0

Jakarta, beritakorupsi.co - Operasi Tangkap Tangan (OTT) yang terakhir dilakukan terhadap auditor Badan Pemeriksa Keuangan (BPK) terkait suap hasil laporan pemeriksaan keuangan Kementerian Desa, Pembangunan Daerah Tertinggal, dan Transmigrasi, seharusnya menjadi perhatian pemerintah, terutama Presiden Joko Widodo sebagai kepala negara.

Hal ini disapaikan oleh Koalisi Masyarakat Spil Selamatkan BPK yang terdiri dari ICW, Seknas Fitra, Medialink, TII, IBC, IPC, JariUngu, CITA dalam siaran Persnya di Jakrta, 8 Agustus 2019

BPK sebagai lembaga strategis yang memiliki wewenang besar dalam memeriksa penggunaan keuangan negara, akan sangat bersinggungan dengan seluruh lembaga negara pengguna anggaran.

Dibutuhkan orang-orang yang berintegritas, profesional, dan tidak terafiliasi politik dalam memimpin sebuah lembaga powerfull.

Hal ini sesuai dengan Visi Indonesia poin lima (5) yang disampaikan Presiden Joko Widodo pada 14 Juli 2019 di Sentul.

Poin kelima ini berbunyi: “Kita harus menjamin penggunaan APBN yang fokus dan tepat sasaran.

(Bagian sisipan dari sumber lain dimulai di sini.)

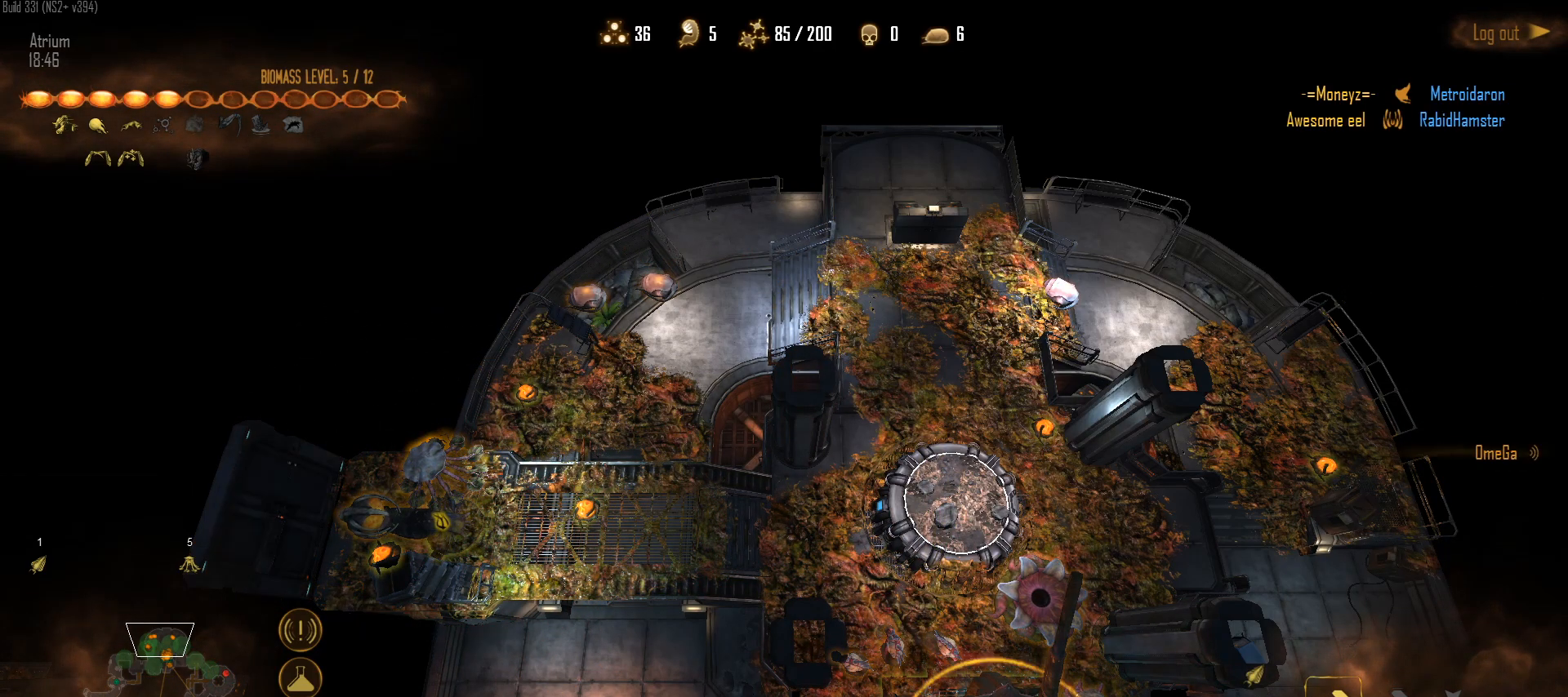
{"keys": [], "mouse": [], "mouse_move": "still", "events": [[50, "mouse_left", "down"], [100, "mouse_left", "up"], [283, "s", "down"], [333, "s", "up"]]}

Setiap rupiah yang keluar dari APBN, semuanya harus kita pastikan memiliki manfaat ekonomi, memberikan manfaat untuk rakyat, meningkatkan kesejahteraan untuk masyarakat.”

Visi ini dapat tercapai, dan APBN pun bermanfaat maksimal bagi rakyat jika didapatkan orang- orang berkualitas yang mau menjaga dan mengawasi penggunaan keuangan negara.

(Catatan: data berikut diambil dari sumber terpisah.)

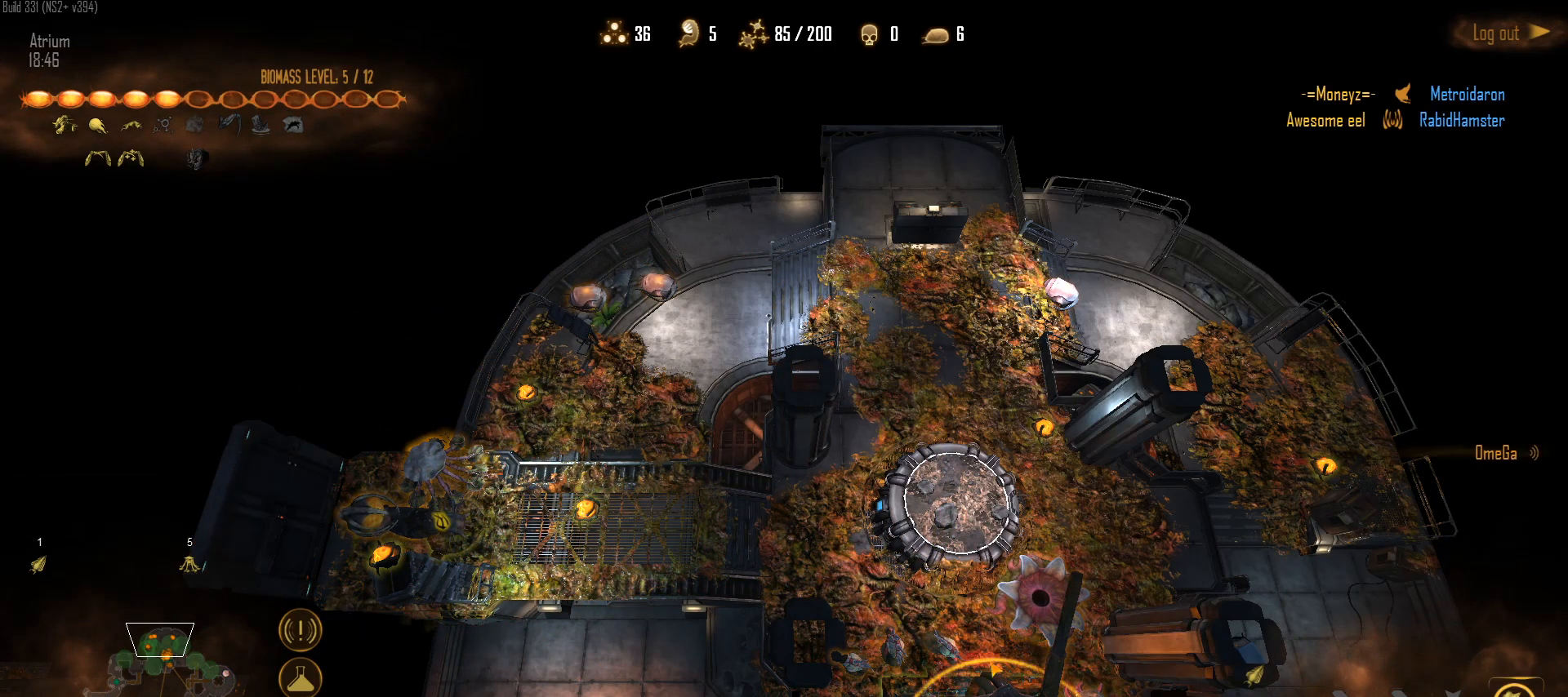
{"keys": [], "mouse": [], "mouse_move": "left", "events": []}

Mendapatkan figur harapan publik ini tentu seharusnya diawali dengan proses yang benar dan transparan. Kondisi pemadaman listrik massal di ibukota dan beberapa wilayah Jawa menjadi salah satu contoh pembelajaran pentingnya peran BPK dalam porsi mengaudit dan mengawasi tata kelola sebuah lembaga yang langsung bersinggungan dengan pelayanan publik.

Dalam pantauan ICW, ada 8 (delapan) kasus dugaan suap yang melibatkan auditor atau staf BPK sepanjang 2004 - 2017.

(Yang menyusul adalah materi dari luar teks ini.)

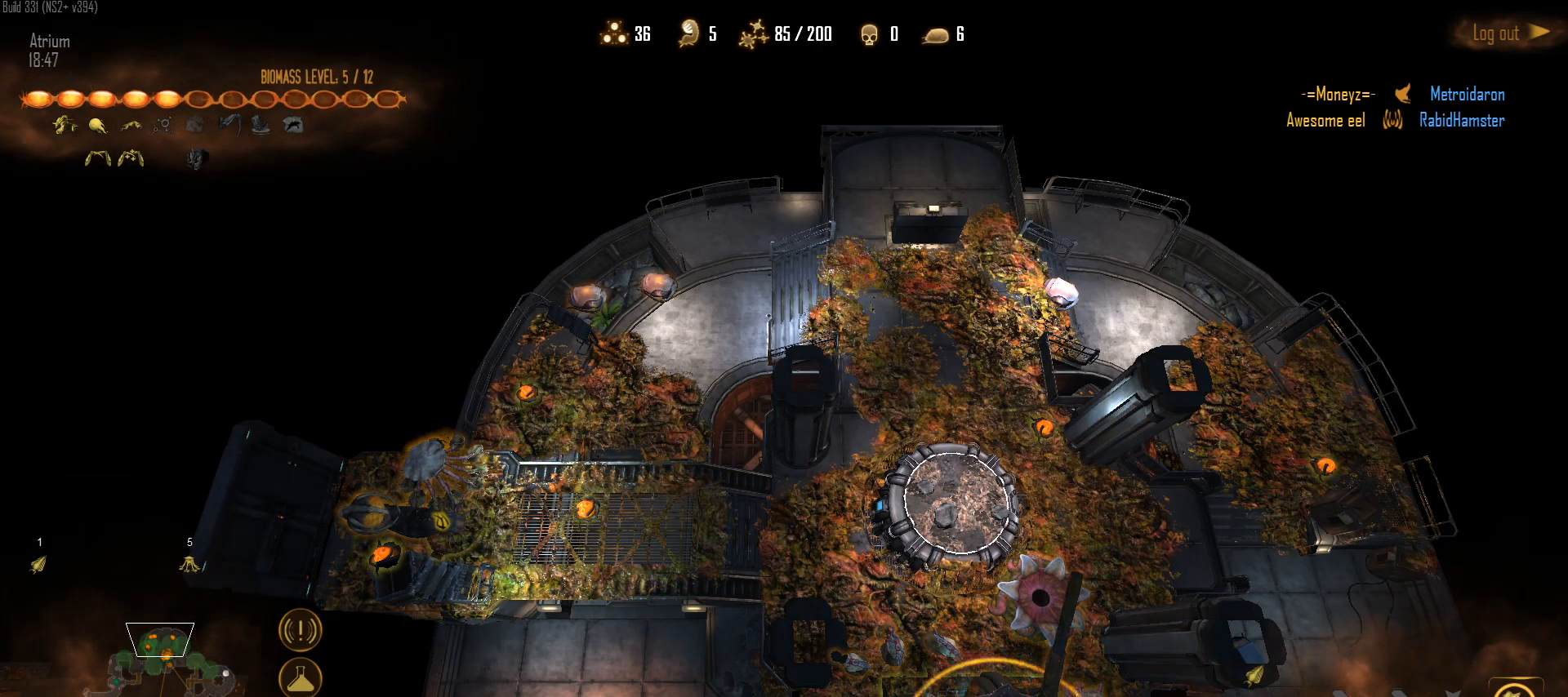
{"keys": [], "mouse": [], "mouse_move": "right", "events": []}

Adapun 3 kasus pelanggaran kode etik BPK dilakukan oleh Ali Masykur Musa (anggota BPK) pada tahun 2014, Efdinal (Kepala BPK Perwakilan Jakarta dan Auditor) pada tahun 2015, dan Harry Azhar (Ketua dan Anggota BPK) pada tahun 2016.

Kondisi ini dapat terus berulang jika kualitas dan integritas anggota BPK tidak diperbaiki dan disaring sejak awal seleksi.

Fitra juga mengkaji kinerja BPK berdasarkan IHPS II 2018. Tingkat penyelesaian ganti kerugian negara selama periode 2005 - 2018 menunjukkan ada ganti kerugian negara dengan angsuran senilai Rp231,23 miliar (8%), pelunasan senilai Rp872,18 miliar (31%), dan penghapusan senilai Rp77,05 miliar (3%). Dengan demikian, sisa kerugian senilai Rp1,62 triliun (58%).

Artinya terdapat lebih 50% kerugian negara yang belum mendapatkan ganti rugi dari auditee. Selain itu, hasil pemantauan terhadap pelaksanaan TLRHP per 31 Desember 2018 atas LHP yang diterbitkan periode 2005-2018 menyatakan bahwa BPK telah menyampaikan 512.112 rekomendasi kepada entitas yang diperiksa senilai Rp280,34 triliun.

Jika diperinci rekomendasi belum sesuai rekomendasi sebanyak 97.853 (19,1%) senilai Rp94,81 triliun dan rekomendasi belum ditindaklanjuti sebanyak 23.383 (4,6%) senilai Rp19,89 triliun. Secara kumulatif, rekomendasi BPK atas hasil pemeriksaan periode 2005-2018 telah ditindaklanjuti entitas dengan penyerahan aset dan/ atau penyetoran uang ke kas negara/daerah/perusahaan sebesar Rp85,82 triliun.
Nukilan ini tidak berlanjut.